## Provided passage
"""
Also, when there are shortages of PPE, there are protocols that have been given by CDC and the public health authority that would allow us to extend the PPE. So this generous donation has given us a lot more flexibility in our supply chains, and how we’re able to protect our workers and ultimately, our patients.
Given how helpful it’s been, how could other facilities facing the same supply challenges try to draw lessons from your experience?
I would encourage them to use social media to put out their needs. On our website, pruitthealth.com, we have a real time update on COVID-19. And in addition, we have a section on there that says how you can help and we even give instructions on how you can help make these masks.
So Aaron’s has been incredibly helpful, but so have our average citizens —stepped up and helped us out. A lot of civic organizations are doing that. So I would encourage them to reach out to their local communities. Although this virus is terrible and scary, the one thing that I think is true is it’s bringing us all together to fight it. There’s a large network that we have out there; they’re incredibly supportive of the people we serve. So I’d encourage them to tap into it.
And in terms of making the best use of the donated supplies, what advice would you give?
I would advise they look at the CDC guidance, [which] talks about critical shortage of PPEs and ways to extend them.
I think it’s time — this isn’t necessarily always popular — I think it’s time that all caregivers wear masks, even if they’re asymptomatic and there’s no signs for the patients. We’ve got to do everything we can to fight back this disease, and so that’s a very appropriate time to use masks. Not all providers are treating it the way that we do. But I think it’s time to use every single precaution.
As I talked to some of the medical authorities, the more cloth masks you have that you can change within a shift is also helpful. Obviously, these are not surgical masks, and they aren’t KN95s. But they’re incredibly helpful to extend the life of PPE, and to provide some protection while we wait for our supply chains to catch up to give us the resources we need.
How long do you think it’s going to take the supply chains to catch up?
"""
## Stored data
"""
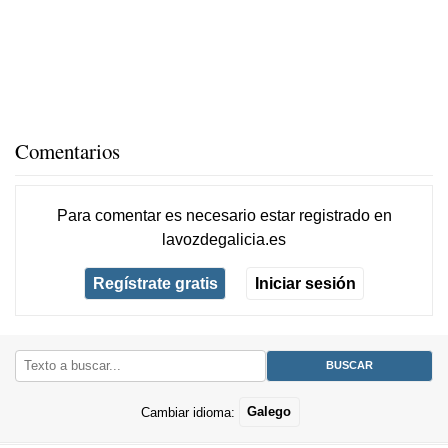
Comentarios
Para comentar es necesario
estar registrado
en
lavozdegalicia.es
Regístrate gratis
Iniciar sesión
Cambiar idioma:
Galego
"""
## Your tasks
1. Write out the stretch of the PPE supply interview from "I would encourage them to use" through "would you give?", reproducing the wording precisely.
2. Continue the interview about PPE shortages and donated masks, beginning immediately after its final line.

## Task responses
1.
I would encourage them to use social media to put out their needs. On our website, pruitthealth.com, we have a real time update on COVID-19. And in addition, we have a section on there that says how you can help and we even give instructions on how you can help make these masks.
So Aaron’s has been incredibly helpful, but so have our average citizens —stepped up and helped us out. A lot of civic organizations are doing that. So I would encourage them to reach out to their local communities. Although this virus is terrible and scary, the one thing that I think is true is it’s bringing us all together to fight it. There’s a large network that we have out there; they’re incredibly supportive of the people we serve. So I’d encourage them to tap into it.
And in terms of making the best use of the donated supplies, what advice would you give?

2.
We’re starting to see some of our equipment start to come in. And we’ve seen allocations from our public health authorities. So I’m more and more hopeful that within the next couple of weeks, we will start to see return to normal levels.
The problem is our population and long-term care providers don’t typically use this type of PPE, so our allocations from manufacturers are based on historical percentages. We’ve had to go outside those normal supply chains directly to the manufacturers, in some cases.
I see hope. I think within the next couple of weeks, we hopefully will be catching up to where we need to be.
You’ve mentioned the historical use determining allocation — would that change going forward, in terms of how the need for PPE is assessed?
I can tell you that PruittHealth is going to have a emergency store allocation of PPE. We haven’t seen anything like this before. So I think most providers will make sure they have adequate PPE in an emergency stockpile of their own, instead of relying on the [Strategic] National Stockpile.
Unfortunately, it wasn’t as adequate as we would hope that it would have been, and we understand the challenges behind that. But I think you’ll see, after this passes, more and more providers have their own stockpile.
How many weeks’ worth of supplies would you want to have in that stockpile — can you estimate?
You know, I would even hesitate to guess at this point. We’re spending every waking hour fighting COVID-19. There’ll be time to look back at historical usage patterns and then determine the appropriate amount, but right now, we’re doing everything we can to get supplies, and to make sure that we have adequate supplies.